━━ TEXTE D'ÉTUDE

Une sélection de dix films en première française et première européenne.
Éditorial de la Compétition internationale
La réalité d’une société, comme celle de chaque destin individuel, est un édifice fragile, construit, maintenu, inventé dans un combat de chaque jour. Les films rassemblés cette année dans la Compétition officielle du Festival des 3 Continents, pour différents qu’ils soient, s’attachent tous à capter la façon dont chacun, avec et parmi les autres, est animé d’un souffle particulier. D’une force, d’une vitalité, d’une résistance, où pointent aussi ces failles qui font l’humanité de personnages souvent ordinaires.
Fictions ou documentaires, les films creusent à même la vie de leurs protagonistes des portraits toujours en mouvement, portraits d’enfants dans Rapture et Le Spectre de Boko Haram, portraits de jeunes hommes en formation dans firedream ou Deaths and Wonders, portrait d’un trentenaire à la recherche d’un nouveau départ dans The Bilbaos, portrait d’un quadragénaire en proie au tournant de l’âge dans The Shadowless Tower. Nous touche aussi, dans ces films, la manière dont chacun d’entre eux embrasse aussi bien la solitude que les liens, de couples, de familles ou d’amitiés, multipliant les échelles où se renforcent ces mouvements, ces luttes, ces élans.

━━━━
━━ DONNÉES ENREGISTRÉES

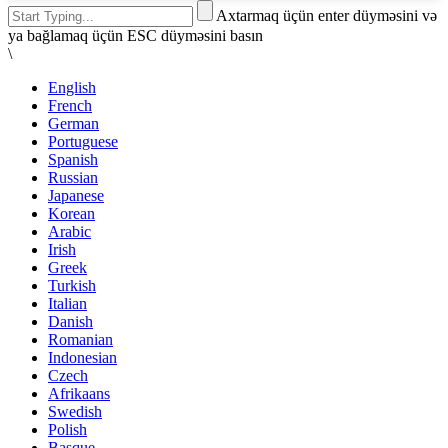
Axtarmaq üçün enter düyməsini və
ya bağlamaq üçün ESC düyməsini basın
\
English
French
German
Portuguese
Spanish
Russian
Japanese
Korean
Arabic
Irish
Greek
Turkish
Italian
Danish
Romanian
Indonesian
Czech
Afrikaans
Swedish
Polish
Basque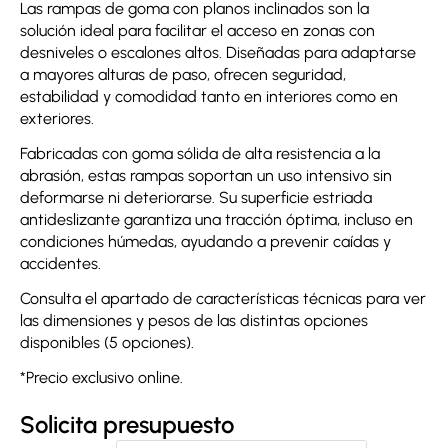
Las rampas de goma con planos inclinados son la
solución ideal para facilitar el acceso en zonas con
desniveles o escalones altos. Diseñadas para adaptarse
a mayores alturas de paso, ofrecen seguridad,
estabilidad y comodidad tanto en interiores como en
exteriores.
Fabricadas con goma sólida de alta resistencia a la
abrasión, estas rampas soportan un uso intensivo sin
deformarse ni deteriorarse. Su superficie estriada
antideslizante garantiza una tracción óptima, incluso en
condiciones húmedas, ayudando a prevenir caídas y
accidentes.
Consulta el apartado de características técnicas para ver
las dimensiones y pesos de las distintas opciones
disponibles (5 opciones).
*Precio exclusivo online.
Solicita presupuesto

━━━━

• **SÉRIE DE CONSIGNES**
1. D'après l'éditorial de la Compétition internationale, qu'est-ce qui fait l'humanité de personnages souvent ordinaires ? Répondez en une à trois phrases.
2. Prolongez l'éditorial de la Compétition internationale à la suite de sa dernière phrase.

• **CORRIGÉS**
1. Ce sont les failles qui pointent dans la force, la vitalité et la résistance dont chacun est animé. Ces failles font l'humanité de ces personnages.

2.
Cela ne fait pas de notre compétition un chapelet de récits optimistes : tous négocient avec l’inquiétude, l’impermanence, l’épuisement, la mort ou la violence parfois la plus grande. Et c’est là qu’ils révèlent leur puissance, leur rage, leur douceur ou leur entêtement. Pour dire l’agitation ou l’empoisonnement de sociétés entières, en Inde, en Iran, au Kirghizistan, certains films de la sélection se distinguent par leur ancrage ferme dans un registre, métaphorique ou naturaliste, qui exalte l’humaine dimension du tableau. Mais dans tous, on y filme encore et toujours du côté où ça vit.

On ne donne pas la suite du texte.